[SOLVED] How to find indexes of similar values for each row in a Nx2 array?

How to find indexes of similar values for each row in a Nx2 array?

Suppose a continuous variable A is changing slowly across time, its value and noise are logged in each row of a Nx2 array, how to find the values that belong to A from each row?

We can assume that A does not change very quickly, which means the values of A in two adjacent rows are much closer to each other than they are to the noises.

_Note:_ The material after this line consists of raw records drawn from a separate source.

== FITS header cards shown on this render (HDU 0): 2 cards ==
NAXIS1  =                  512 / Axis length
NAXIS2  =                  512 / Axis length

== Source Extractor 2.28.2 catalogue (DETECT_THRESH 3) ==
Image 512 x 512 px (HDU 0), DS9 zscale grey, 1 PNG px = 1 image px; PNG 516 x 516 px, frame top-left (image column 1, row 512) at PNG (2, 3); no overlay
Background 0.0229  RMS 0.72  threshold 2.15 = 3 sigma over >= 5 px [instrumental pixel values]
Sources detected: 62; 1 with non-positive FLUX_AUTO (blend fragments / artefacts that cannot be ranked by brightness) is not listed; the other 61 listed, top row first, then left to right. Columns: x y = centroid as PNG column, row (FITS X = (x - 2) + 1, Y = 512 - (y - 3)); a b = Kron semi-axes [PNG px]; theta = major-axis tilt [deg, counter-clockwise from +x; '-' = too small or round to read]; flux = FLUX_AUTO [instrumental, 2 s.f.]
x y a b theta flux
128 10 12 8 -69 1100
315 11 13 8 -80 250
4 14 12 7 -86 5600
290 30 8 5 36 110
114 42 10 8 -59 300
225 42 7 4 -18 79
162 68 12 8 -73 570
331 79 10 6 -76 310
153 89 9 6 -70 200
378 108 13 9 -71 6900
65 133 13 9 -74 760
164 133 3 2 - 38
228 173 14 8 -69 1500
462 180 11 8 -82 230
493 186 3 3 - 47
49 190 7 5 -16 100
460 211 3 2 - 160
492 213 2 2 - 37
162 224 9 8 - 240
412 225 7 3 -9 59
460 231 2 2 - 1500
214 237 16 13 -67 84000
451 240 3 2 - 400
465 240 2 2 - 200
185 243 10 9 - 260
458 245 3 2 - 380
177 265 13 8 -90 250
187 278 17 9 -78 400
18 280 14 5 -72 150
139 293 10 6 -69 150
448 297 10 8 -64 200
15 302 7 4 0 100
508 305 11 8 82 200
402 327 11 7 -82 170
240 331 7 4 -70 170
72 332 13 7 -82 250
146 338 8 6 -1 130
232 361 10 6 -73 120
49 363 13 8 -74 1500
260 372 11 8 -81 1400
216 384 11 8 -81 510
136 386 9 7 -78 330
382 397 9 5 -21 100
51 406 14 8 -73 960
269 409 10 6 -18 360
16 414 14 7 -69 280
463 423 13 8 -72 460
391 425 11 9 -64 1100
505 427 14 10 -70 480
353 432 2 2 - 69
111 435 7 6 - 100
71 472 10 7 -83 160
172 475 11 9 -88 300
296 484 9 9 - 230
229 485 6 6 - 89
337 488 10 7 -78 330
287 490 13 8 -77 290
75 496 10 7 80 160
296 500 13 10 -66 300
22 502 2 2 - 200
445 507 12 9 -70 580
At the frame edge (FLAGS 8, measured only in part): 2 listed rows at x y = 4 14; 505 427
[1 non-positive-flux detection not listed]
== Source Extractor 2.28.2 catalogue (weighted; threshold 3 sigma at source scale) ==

For example, matrix = [[-7, 3],[3.9, 8],[-3, 5.5],[5.2, 10]] , the expected indexes are [1,0,1,0], which refers to [3, 3.9, 5.5, 5.2] that belongs to A.

Thanks in advance!

Solution

I assume that you know the A_position in the first row.
Then just find the min value in abs differences in each for-loop.

import numpy as np

def find_continuous_variable(matrix,A_pos):
    data = np.array(matrix)
    indexes = []
    current_A = data[0, A_pos] 
    
    for row in data:
        differences = np.abs(row - current_A)
        min_index = np.argmin(differences)
        indexes.append(min_index)
        current_A = row[min_index]
    
    return indexes


matrix = [[-7, 3, 5], [3.9, 8, 6], [-3, 5.5, 0], [5.2, 10, 4]]
result = find_continuous_variable(matrix,1)
print(result)
# [1, 0, 1, 0]
matrix = [[-7, 3], [3.9, 8], [-3, 5.5], [5.2, 10]]
result = find_continuous_variable(matrix,1)
print(result)
# [1, 0, 1, 0]

If you don't know the exactly index of A in the first row, then just guess which one is the best index.

import numpy as np

def find_continuous_variable(matrix):
    data = np.array(matrix)
    
    min_total_dif = 10**10
    min_ans = []

    for initial_index in range(len(data[0])):
        now_total_dif = 0
        current_A = data[0, initial_index] 
        indexes = []
        
        for row in data:
            differences = np.abs(row - current_A)
            min_index = np.argmin(differences)
            now_total_dif += np.min(differences)
            indexes.append(min_index)
            current_A = row[min_index]

        if now_total_dif<min_total_dif:
            min_total_dif = now_total_dif
            min_ans = indexes

    return min_ans


matrix = [[-7, 3, 5], [3.9, 8, 6], [-3, 5.5, 0], [5.2, 10, 4]]
result = find_continuous_variable(matrix)
print(result)
# [2, 2, 1, 0], since [5,6,5.5,5.2] is a better answer than [3, 3.9, 5.5, 5.2]
matrix = [[-7, 3], [3.9, 8], [-3, 5.5], [5.2, 10]]
result = find_continuous_variable(matrix)
print(result)
# [1, 0, 1, 0]

If you care the performance and don't want the nested loop, such as only use first two or some row to "guess" the initial_index of A, depends on your data pattern. This is an example code to make it fast.

import numpy as np

def find_continuous_variable(matrix):
    data = np.array(matrix)
    indexes = []
    initial_diffs = np.abs(data[1] - data[0])
    initial_index = np.argmin(initial_diffs)
    current_A = data[0, initial_index] 
    
    for row in data:
        differences = np.abs(row - current_A)
        min_index = np.argmin(differences)
        indexes.append(min_index)
        current_A = row[min_index]
    
    return indexes

matrix = [[-7, 3, 5], [3.9, 8, 6], [-3, 5.5, 0], [5.2, 10, 4]]
result = find_continuous_variable(matrix)
print(result)
# [2, 2, 1, 0], since [5,6,5.5,5.2] is a better answer than [3, 3.9, 5.5, 5.2]
matrix = [[-7, 3], [3.9, 8], [-3, 5.5], [5.2, 10]]
result = find_continuous_variable(matrix)
print(result)
# [1, 0, 1, 0]

EDIT：If your data is always an Nx2 array, simply run the first function twice with A_pos set to 0 and 1.